This page contains definition for Audio-related Data Types.

Audio: A Data Type that

  • Represents analogue signals sampled at a frequency between 8-192 kHz with a number of bits/sample between 8 and 32.
  • Is rendered in the human-audible range (16 Hz – 20 kHz ).

Audio Block: a set of consecutive samples without time code.

Audio File: a wave file conforming to WAV RF64 file format.

Audio Segment: An Audio Block with Time Labels.

Emotionless Speech: An Audio File containing only speech in which music and other sounds are absent, and in which little or no identifiable emotion is perceptible by native listeners.

Enhanced Audio: Multichannel Audio whose samples are Enhanced Audio samples.

Enhanced Transform Audio: Transform Multichannel Audio whose samples are samples of Transform Enhanced Audio

Input Audio: Multichannel Audio as provided by a Microphone Array.

Microphone Array Audio: Interleaved Multichannel Audio whose channels are sampled at a minimum of 5.33 ms (i.e., 256 samples at 48 kHz) to a maximum of 85.33 ms (i.e., 4096 samples at 48 kHz) and each sample is in single or double precision float.

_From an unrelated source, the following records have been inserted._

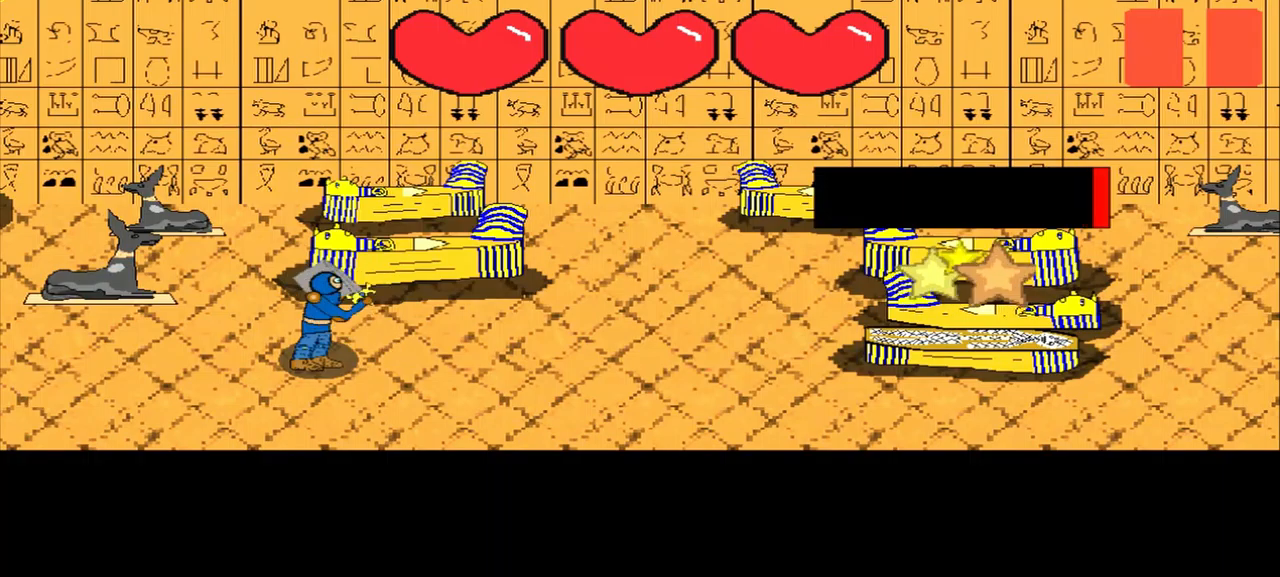
{"buttons": [], "left_stick": "center", "events": [[167, "left_stick", "down-left"], [375, "left_stick", "center"]]}
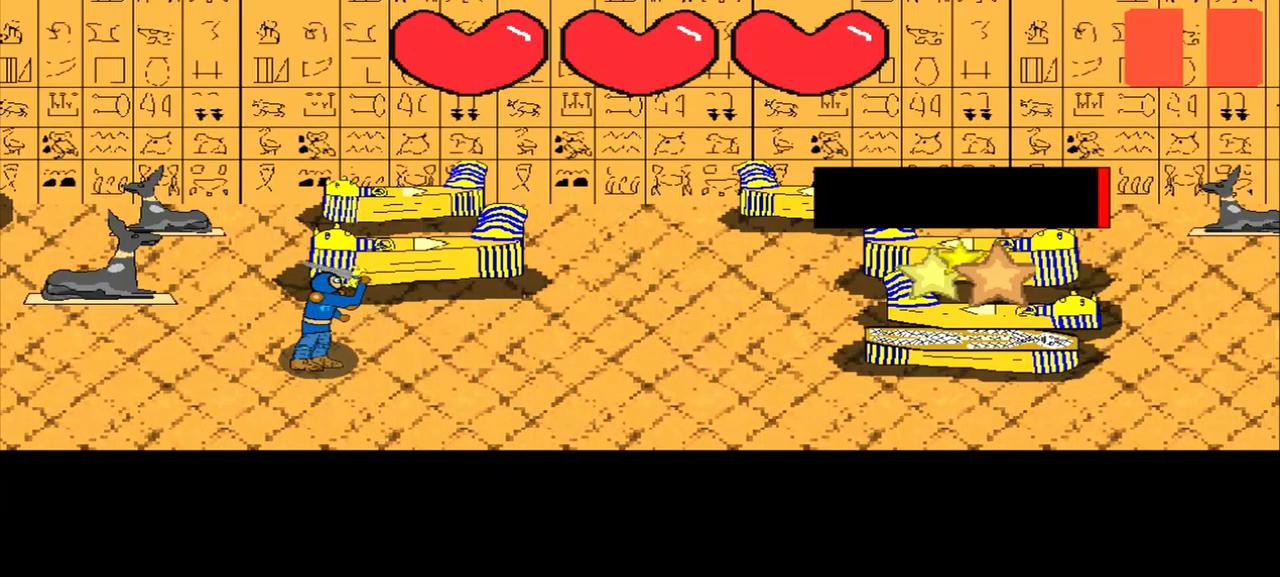
{"buttons": [], "left_stick": "down", "events": [[84, "left_stick", "right"], [250, "left_stick", "center"], [459, "left_stick", "down"]]}
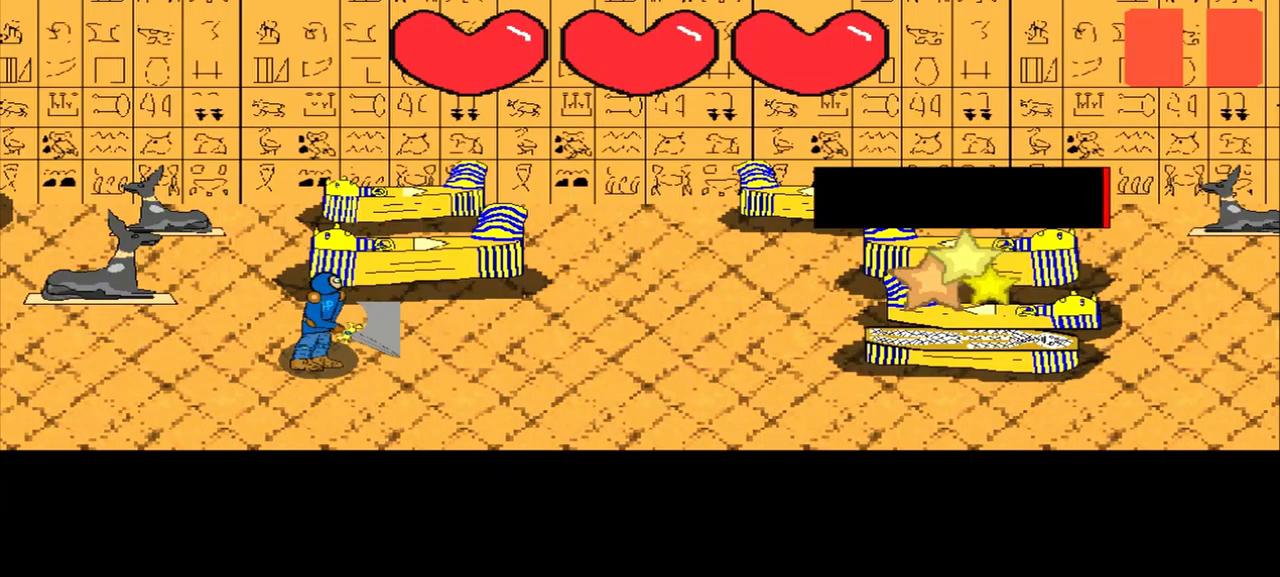
{"buttons": [], "left_stick": "center", "events": [[167, "left_stick", "center"]]}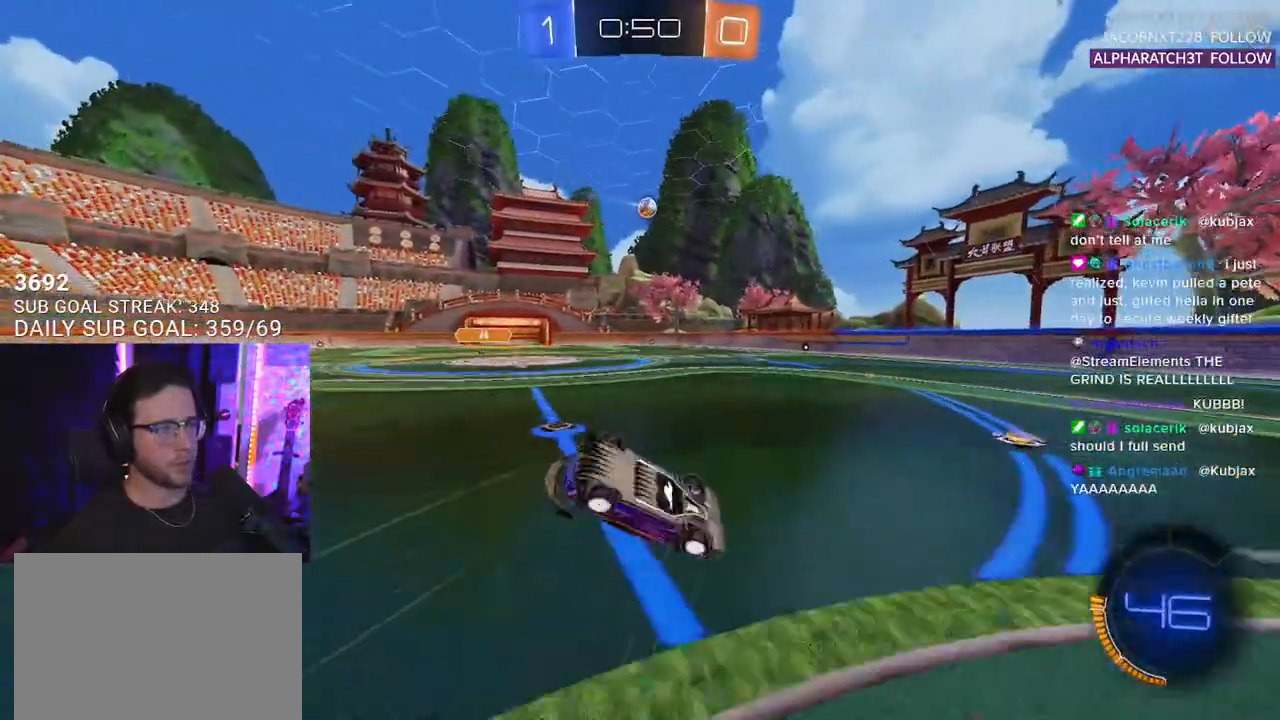
Gameplay with a controller (PlayStation layout); each line is a JSON object with the inputs held at the frame after it. "events" lists button and stick changes between this image and that frame as [ms after this image, input, new state], when the widget could be followed in between. Not read: START.
{"buttons": ["L2", "R2"], "left_stick": "down-left", "right_stick": "center", "events": []}
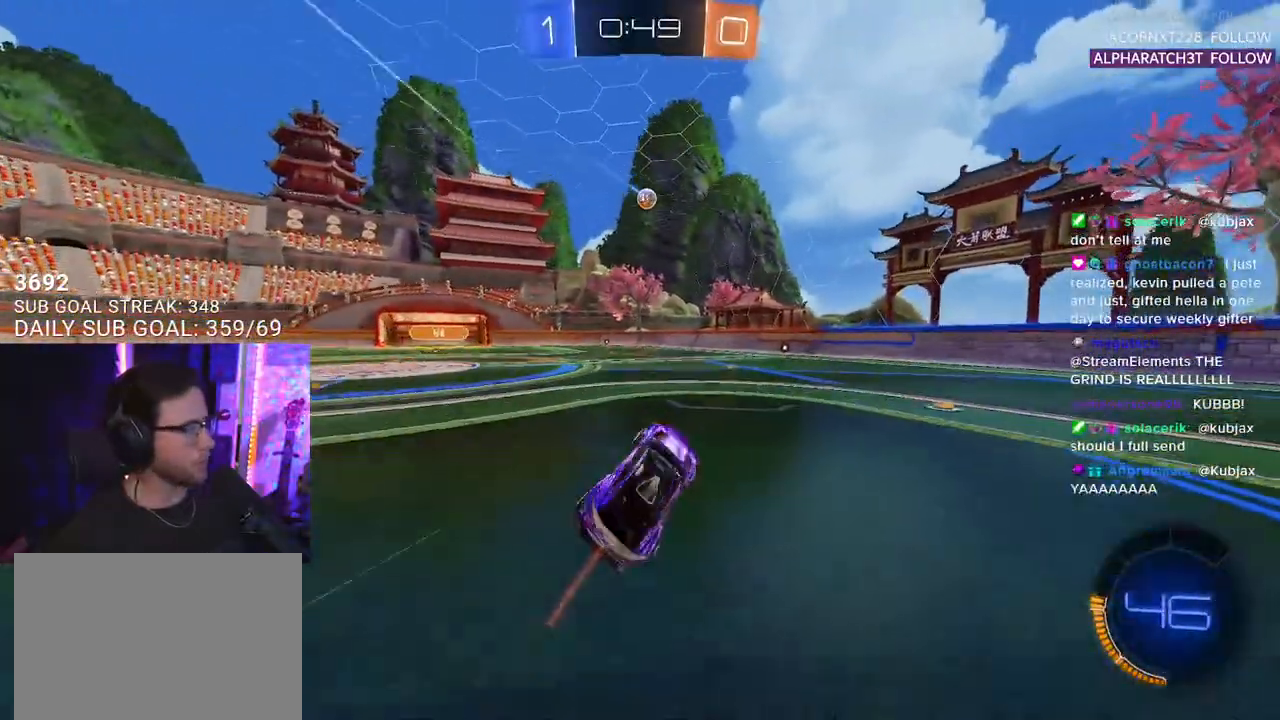
{"buttons": ["R2"], "left_stick": "center", "right_stick": "center", "events": [[33, "L2", "up"], [133, "left_stick", "center"], [317, "left_stick", "left"], [400, "left_stick", "center"]]}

Model Utterance: An Audio Segment used as a model or demonstration of the Emotion to be added to Emotionless Speech in order to produce Speech with Emotion (Emotion Enhanced Speech Use Case).

Multichannel Audio: a Data Type whose structure contains between 4 and 256 time-aligned interleaved Audio Channels organised in blocks.

Multichannel Audio Stream: Interleaved Multichannel Audio packaged with Time Code.

Neural Network Speech Model: A Neural Network Model trained on Speech Segments for Modelling and used to synthesise replacements for the entire Damaged Segment or Damaged Sections within it.

Output Audio: Audio information such as provided by the Audio-Visual Rendering AIM.

Speech: Data Type representing an analogue audio signal sampled at a frequency between 8-192 kHz with a bits/sample number between 8 and 32 and non-uniform or uniform quantisation.

Spherical Harmonic Decomposition: Data Type representing the captured sound field in the spatial frequency domain.

Synthesised Speech: Speech produced by a Text-To-Speech AIM.

Transform Audio: A frequency representation of Audio.

Transform Multichannel Audio: Data Type obtained from the transformation of Multichannel Audio.

Utterance: An Audio Segment.